David se détourna écœuré, il ne voulait pas assister à cette mascarade. Il partit à la recherche de Claude, où pouvait-elle bien être ? En se dirigeant vers la cuisine, il croisa Florence. Elle ne le salua pas, et il se demanda pourquoi. Alors il remarqua ses traits crispés et sa démarche hésitante. Florence était malade, ou inquiète, ou les deux. Elle posa son téléphone portable sur la commode de l’entrée et s’immobilisa, l’oreille tendue, comme si elle guettait un signe venu de l’extérieur.

La cuisine était plongée dans la pénombre. David allait repartir lorsqu’il entendit un soupir. Alors il distingua la silhouette d’un homme assis. C’était Philippe.

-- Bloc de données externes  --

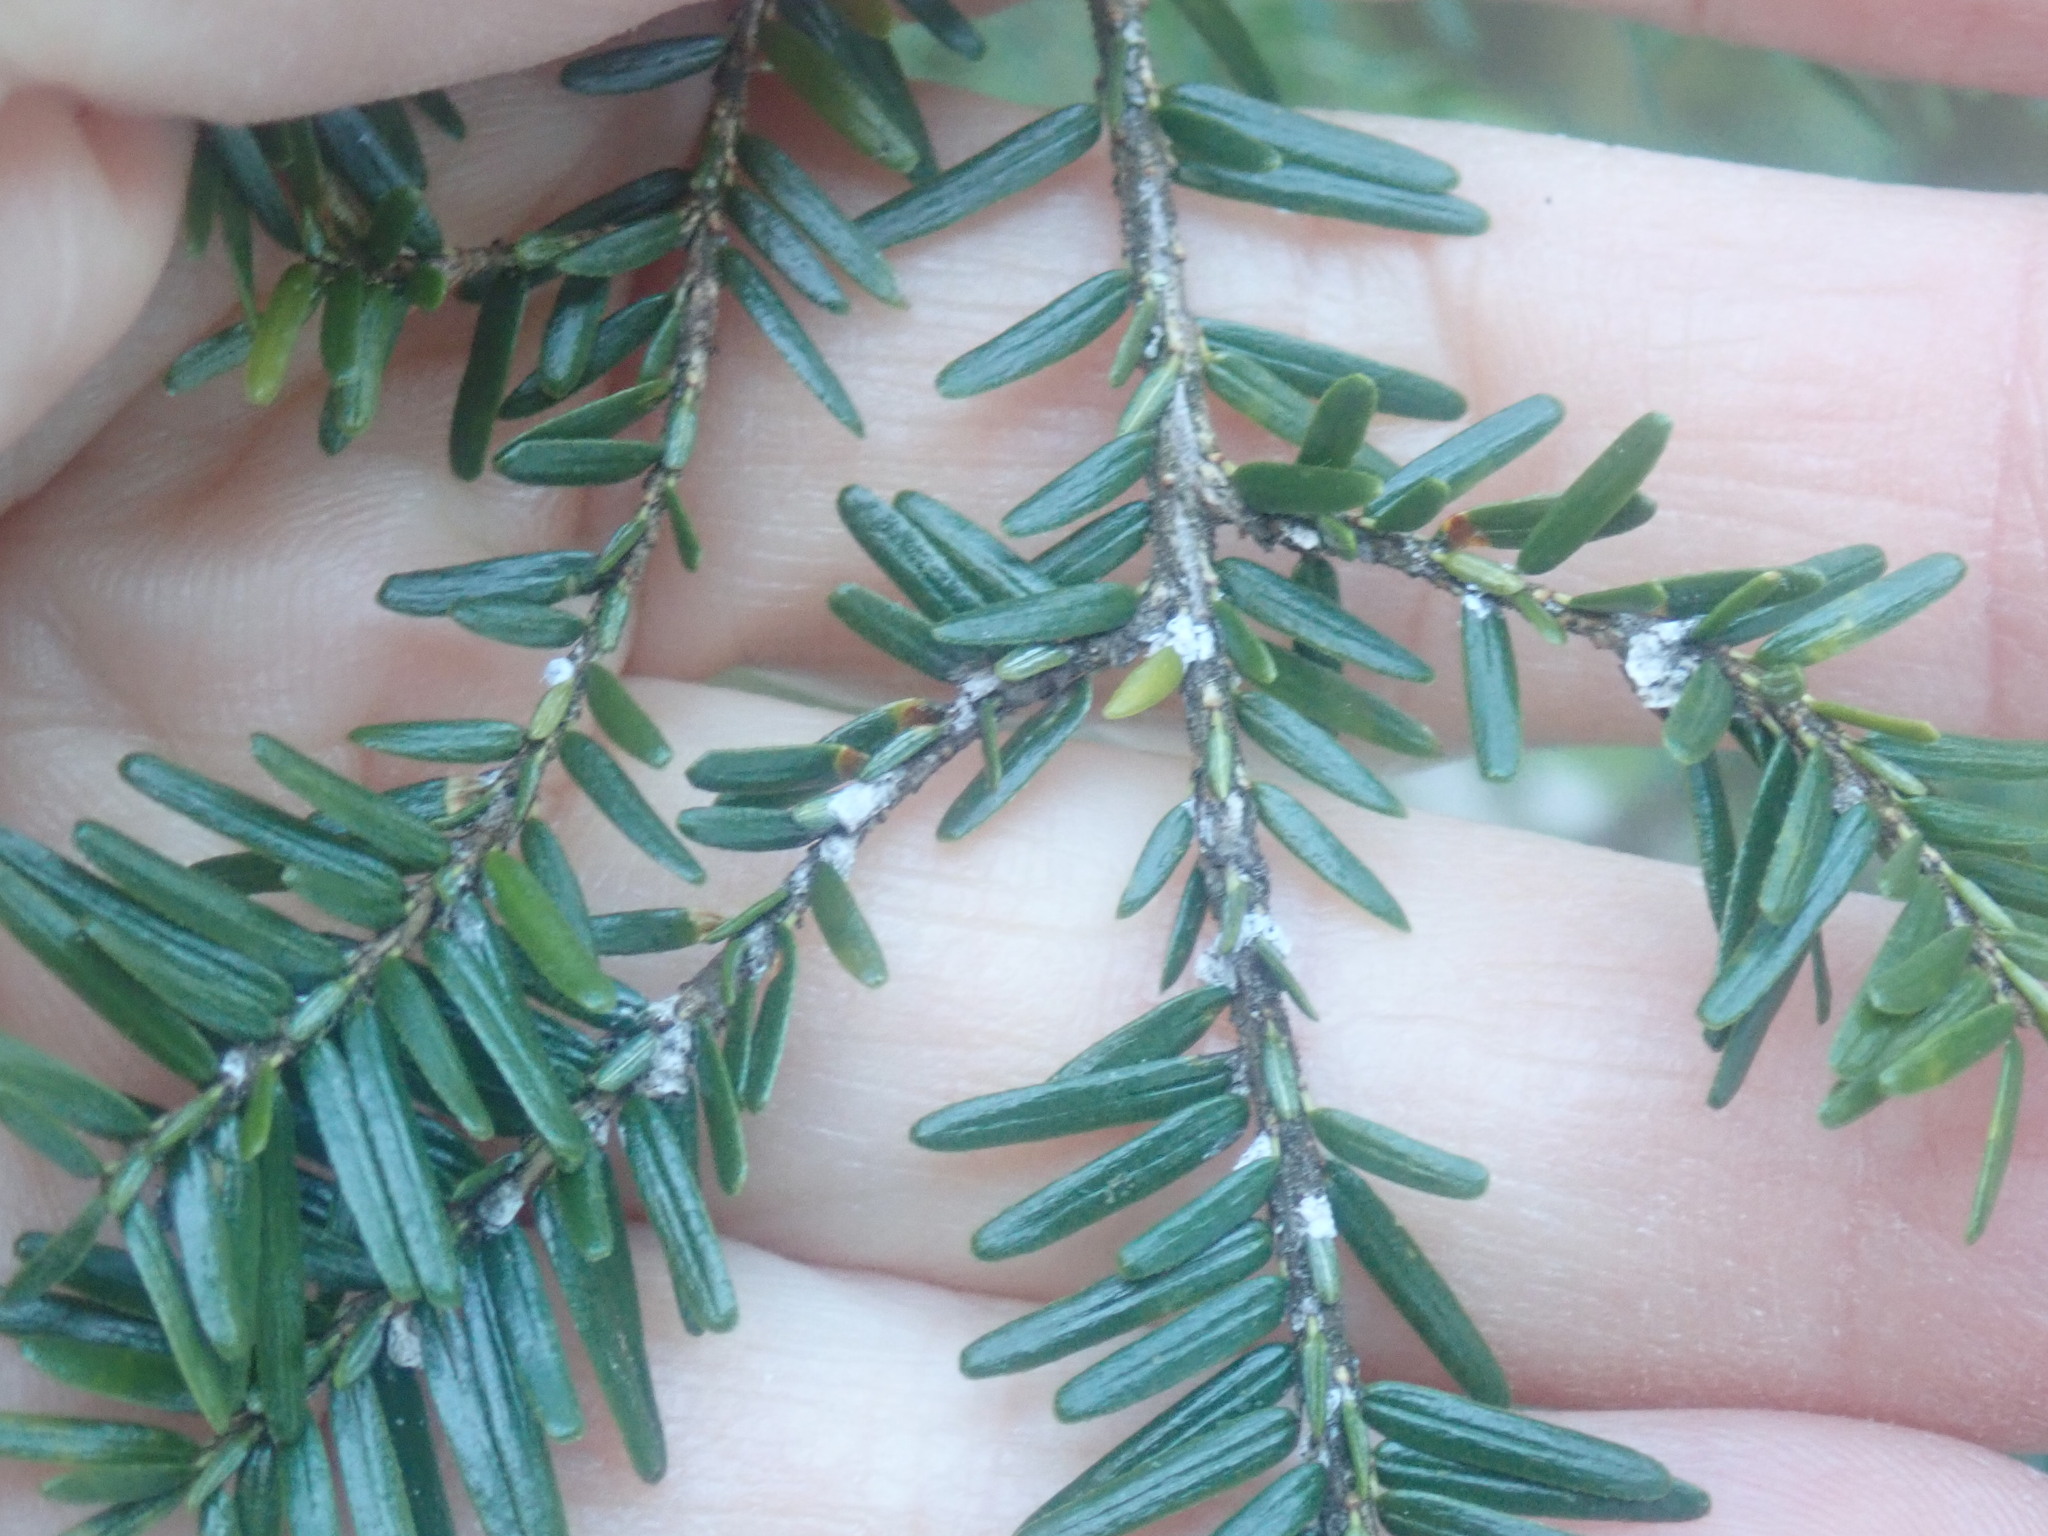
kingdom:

Il ne voulait pas lui parler, pas maintenant, pas avant d’avoir vu Claude. Mais Philippe se retourna et lui dit de rester. Il avait l’air pitoyable dans son costume fripé. David prit un tabouret et s’assit à ses côtés. Philippe but tranquillement son café, comme s’il avait oublié sa présence. Finalement il dit :

– Je regrette notre dispute de l’autre jour. Depuis quelque temps, ma vie semble se désintégrer et je t’en ai rendu responsable. Paolo était un coureur, elle méritait quelqu’un de mieux. Un homme qui lui offrirait une vie harmonieuse, stable. Mais Claude ne m’aime pas et depuis notre dispute, je me rends compte que j’ai aussi cessé de l’aimer. Quel gâchis. Finalement Paolo est mort pour rien.

En entendant ces mots, David se crispa. Philippe était en pleine déprime, mais ce n’était pas un assassin. Pas lui. Pourtant le doute s’était insinué dans son esprit, il devait connaître la vérité. Mais à cet instant, Claude surgit, alluma la lumière et dit :

– Vous n’avez pas vu l’inspecteur Morales, on le demande au téléphone, c’est urgent.